書道における手本とは、歴史に耐えてきた「古典」。楷書の場合は「九成宮醴泉銘」などを指したりします。

 

乙巳の変(大化の改新)のちょっと前、632年に書かれた九成宮醴泉銘。それを現代人が真似してみようーと書いてみるのですが、なぜでしょう。根本的に異なる字になってしまうケースが後を絶ちません。

 

もちろん、人間はコピー機ではありませんから、手本通りに書けないことは致し方ないことです。しかし、手本を真似て書いた本人にも信じられないほどに、別物になってしまったりするのです。

 

おそらく、古代人との書く前提(姿勢や呼吸など)の乖離が大きいののでしょう。
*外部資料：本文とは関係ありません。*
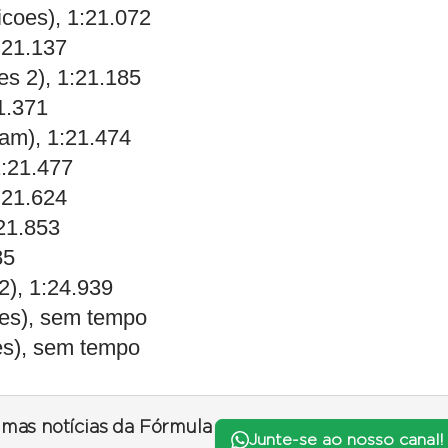
coes), 1:21.072
:21.137
es 2), 1:21.185
1.371
am), 1:21.474
:21.477
:21.624
:21.853
85
2), 1:24.939
oes), sem tempo
es), sem tempo
timas notícias da Fórmula
Junte-se ao nosso canal!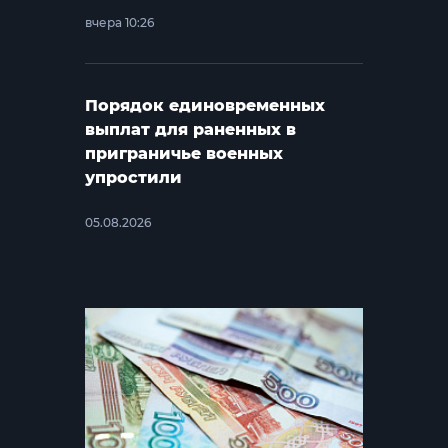
вчера 10:26
Порядок единовременных
выплат для раненных в
приграничье военных
упростили
05.08.2026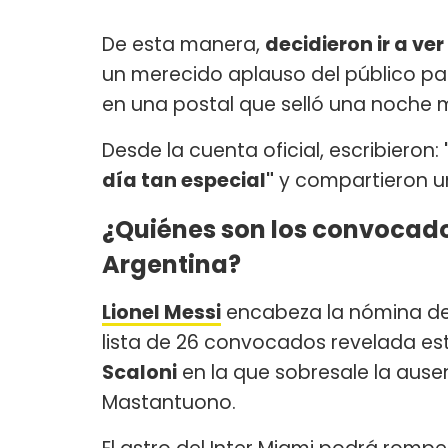
De esta manera,
decidieron ir a ver
un merecido aplauso del público par
en una postal que selló una noche m
Desde la cuenta oficial, escribieron:
día tan especial"
y compartieron un
¿Quiénes son los convocado
Argentina?
Lionel Messi
encabeza la nómina d
lista de 26 convocados revelada es
Scaloni
en la que sobresale la ause
Mastantuono.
だとすれば、現代における書道においては、前提として身体感覚を味わう時間が必要ですが、このブログで何度も書いていることなので、ここでは割愛します。

 

古典(美しい書き方の標準体)と乖離する、もう一つの大きな原因としては、「脳内文字」(手本を書く前にイメージされる文字)の混乱が、挙げられるでしょう。

 

長時間の活字閲覧による脳内文字の活字化(非運動化)、受験や仕事等における早書きによる乱雑化(クセ字化)、人工物に囲まれることによる不自然化などによって、脳内文字が乱れているのかもしれません。

 

もっとも、(古典に近い)「美しい文字」は、深層的な脳内文字には残っています。だからこそ、活字やクセ字による(表面的な)脳内文字の混乱は、気持ち悪く感じるものなんでしょう。

 

 

 

潜在的な美しい脳内文字を、いかに引き出していくか。試行錯誤を楽しみながら、みんなで筆と仲良くなっていこうと思います。